To succeed with a new idea, engage your opponents
Imagine that you want to build a manufacturing plant using cutting-edge green technology: a living roof, solar panels, a permeable parking lot and natural stormwater filtration system. Whom do you want as your project manager?
According to Bill McDonough, the architect responsible for Ford's Rouge River plant redesign, it's someone who thinks the project is a bad idea. McDonough said so in a speech at last year's Fortune Innovation Forum.
Please stop laughing and read this quote from May's Harvard Business Review. It's from "Even Commodities Have Customers," the story of how Francois Jacques created a high-value marketing function at the world's largest cement maker.
I told you, stop laughing. Here's the quote:
I felt there would be support within the division for investment in marketing capabilities if I could demonstrate to people on the front lines that top management was really serious. I decided to begin be getting one or two divisional executives to assume some formal sponsorship role for the program. I was looking for a couple of top executives to share responsibility for the program's success or failure....
Two people...took strong positions. One told me that my plan was far too ambitious to have any hope of succeeding.
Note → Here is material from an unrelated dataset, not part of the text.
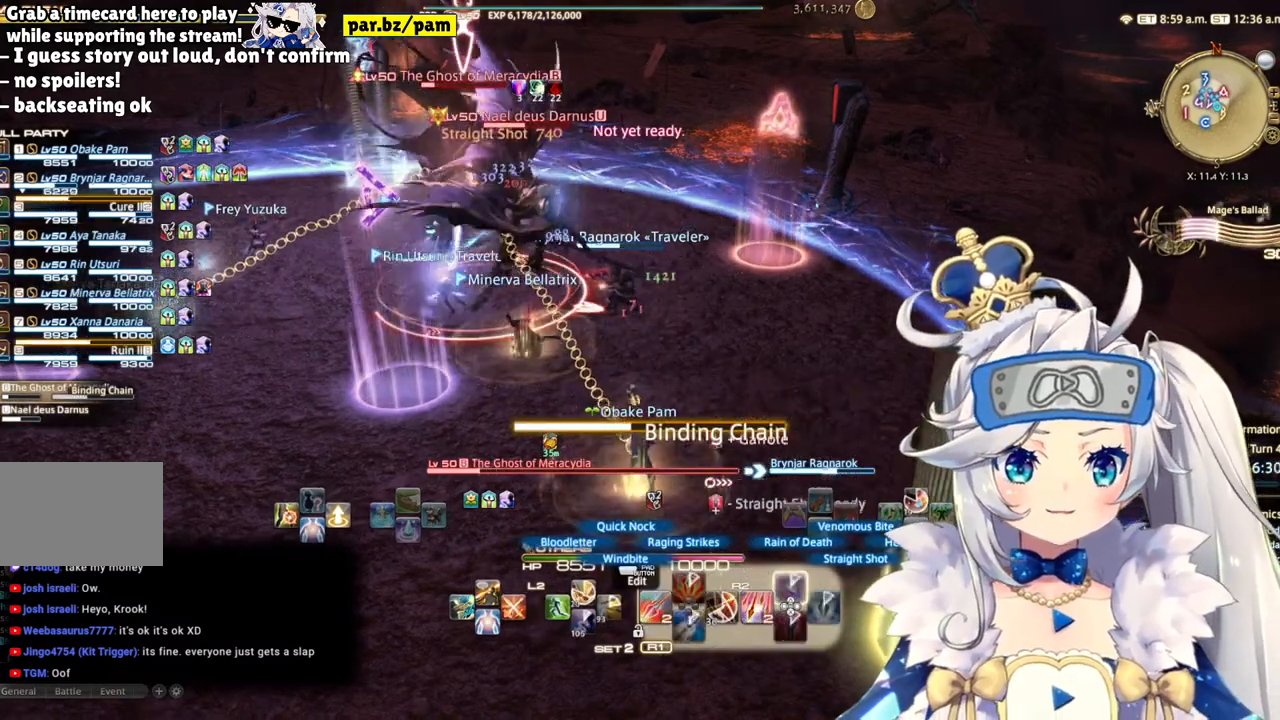
{"buttons": ["R2"], "left_stick": "center", "right_stick": "left", "events": [[267, "right_stick", "left"]]}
The other was supportive. Looking at the profiles of each man, I realized that I had found both of my sponsors.
My instinctual reaction, when faced with opposition, is to surmount it or sidestep it (or dismiss it). McDonough's and Jacques' strategy, instead, was to embrace the opponent.
Don't do it my way. As counterintuitive as their approaches are, both McDonough and Jacques realized two very important things: active opposition equals engagement. And winning over the opponent sends a powerful signal to others that the idea has merit. [And another thing: steamrollering an opponent will guarantee he becomes a fierce enemy of the idea.]
It's crucial, though, to ensure you understand why the opponent is against the idea, and to know that the opposition is based on reasons that you can address--rather than opposition that's based on personality or power plays. Lafarge writes:
[The opponent's] extreme response indicated that he was engaged with the idea, and... I learned that much of his apparent hostility stemmed from past bad experiences with marketing in another division of Lafarge.
I'll leave you with another paraphrase from McDonough's speech.
"Vocal opponents can be your best allies. The passive resisters you've got to get rid of."